• **ABOUT THIS TASK**: Can you rewrite the jewelry-making thread below, starting at "Tools for those" and stopping after "the rain gods.", with "pliers" switched to "hammers"?

I’ve tried beading and I didn’t like it.

I want to try my hand at cold connection metal jewelry making.

I want to hammer something!

Is there a good beginner book or something?

I’m an absolute beginner, I’ve never done any of this before.

Thanks
Brian Sommers


#2

Hello Brian,

Look for Tim McCreight’s book “The Complete Metalsmith"and"Jewelry
Fundamentals of Metalsmithing.” The latter has a nice chapter on
cold-joining. Good descriptions and illustrations. Anything written
by Tim will be good.

Go to your library and cruise the DIY and Crafting sections for more
options. There are some creative ways to make jewelry that don’t
involve soldering/brazing - riveting and wire work come to mind.
Tools for those activities are relatively limited, but WHAT AM I
SAYING!! There should never be a limit on tools!! If you have not
yet bought hand tools, do spend the bucks and buy the best. After
nearly 4 decades, I still grab my pliers bought from Swest. Quality
lasts.

Last piece of advice, find a mentor. We don’t know your location,
but if you can share the city, there might be an Orchidian or two
who would do that.

Best to you on your hammering adventure, Judy in Kansas, where the
rain is coming down nicely. Of course I just irrigated and that must
have stimulated the rain gods.


#3

Brian,

  I want to try my hand at cold connection metal jewelry making.
Is there a good beginner book or something?

Learning how to make cold connections includes an equal amount of
time learning about the tools that will help you create cold
connections. Your research will overlap with beginning metalsmithing
in areas such as metal selection, cutting, measuring, drilling,
filing, polishing and tool maintenance.

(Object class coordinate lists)
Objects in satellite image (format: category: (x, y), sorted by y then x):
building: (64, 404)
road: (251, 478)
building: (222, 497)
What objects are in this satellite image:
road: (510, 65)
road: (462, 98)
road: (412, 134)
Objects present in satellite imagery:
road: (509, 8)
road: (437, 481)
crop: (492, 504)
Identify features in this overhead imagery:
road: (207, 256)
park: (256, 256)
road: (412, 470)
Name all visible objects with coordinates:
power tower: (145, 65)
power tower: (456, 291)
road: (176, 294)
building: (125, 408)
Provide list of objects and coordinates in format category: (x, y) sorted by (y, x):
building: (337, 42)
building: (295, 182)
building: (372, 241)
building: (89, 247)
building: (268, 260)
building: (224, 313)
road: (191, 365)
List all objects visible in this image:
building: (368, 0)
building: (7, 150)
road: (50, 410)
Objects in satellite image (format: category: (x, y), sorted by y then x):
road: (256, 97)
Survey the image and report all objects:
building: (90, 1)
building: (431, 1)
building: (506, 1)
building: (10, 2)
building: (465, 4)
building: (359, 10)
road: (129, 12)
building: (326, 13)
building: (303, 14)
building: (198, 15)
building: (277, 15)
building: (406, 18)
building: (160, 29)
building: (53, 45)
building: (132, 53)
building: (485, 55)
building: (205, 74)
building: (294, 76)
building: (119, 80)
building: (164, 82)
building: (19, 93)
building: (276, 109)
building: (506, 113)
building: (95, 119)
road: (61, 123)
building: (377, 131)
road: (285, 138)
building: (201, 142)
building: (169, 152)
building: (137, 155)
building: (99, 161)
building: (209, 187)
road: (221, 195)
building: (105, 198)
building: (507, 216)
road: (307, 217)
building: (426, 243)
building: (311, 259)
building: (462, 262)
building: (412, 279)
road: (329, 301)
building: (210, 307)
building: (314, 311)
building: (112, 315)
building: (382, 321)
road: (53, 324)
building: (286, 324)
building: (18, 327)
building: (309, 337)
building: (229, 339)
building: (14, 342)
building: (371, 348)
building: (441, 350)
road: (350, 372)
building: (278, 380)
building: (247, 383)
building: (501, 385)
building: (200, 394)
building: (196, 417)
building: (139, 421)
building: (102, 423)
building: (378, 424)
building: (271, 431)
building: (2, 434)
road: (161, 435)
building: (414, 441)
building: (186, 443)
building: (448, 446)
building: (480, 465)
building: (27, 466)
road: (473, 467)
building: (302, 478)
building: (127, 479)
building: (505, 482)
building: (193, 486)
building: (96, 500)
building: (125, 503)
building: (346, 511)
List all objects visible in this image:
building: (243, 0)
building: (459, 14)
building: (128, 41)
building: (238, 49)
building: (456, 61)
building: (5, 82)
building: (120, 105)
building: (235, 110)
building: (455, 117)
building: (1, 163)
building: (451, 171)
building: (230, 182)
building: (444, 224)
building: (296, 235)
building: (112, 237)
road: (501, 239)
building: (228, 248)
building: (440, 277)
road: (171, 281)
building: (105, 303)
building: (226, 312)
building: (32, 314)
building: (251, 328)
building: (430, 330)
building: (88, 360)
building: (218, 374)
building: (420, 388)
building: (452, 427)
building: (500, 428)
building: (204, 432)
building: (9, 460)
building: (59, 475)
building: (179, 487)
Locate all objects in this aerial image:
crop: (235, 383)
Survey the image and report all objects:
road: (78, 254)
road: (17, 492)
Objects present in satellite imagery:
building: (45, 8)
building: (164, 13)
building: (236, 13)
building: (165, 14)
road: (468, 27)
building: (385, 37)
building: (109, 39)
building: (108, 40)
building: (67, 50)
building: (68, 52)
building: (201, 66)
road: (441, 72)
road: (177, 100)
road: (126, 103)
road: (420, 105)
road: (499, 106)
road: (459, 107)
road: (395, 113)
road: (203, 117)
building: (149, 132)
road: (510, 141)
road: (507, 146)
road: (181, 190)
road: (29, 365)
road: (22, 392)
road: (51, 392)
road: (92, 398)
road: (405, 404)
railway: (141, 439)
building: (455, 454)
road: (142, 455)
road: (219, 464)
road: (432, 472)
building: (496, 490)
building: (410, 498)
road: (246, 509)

• **YOUR SOLUTION**:
Tools for those activities are relatively limited, but WHAT AM I
SAYING!! There should never be a limit on tools!! If you have not
yet bought hand tools, do spend the bucks and buy the best. After
nearly 4 decades, I still grab my hammers bought from Swest. Quality
lasts.

Last piece of advice, find a mentor. We don’t know your location,
but if you can share the city, there might be an Orchidian or two
who would do that.

Best to you on your hammering adventure, Judy in Kansas, where the
rain is coming down nicely. Of course I just irrigated and that must
have stimulated the rain gods.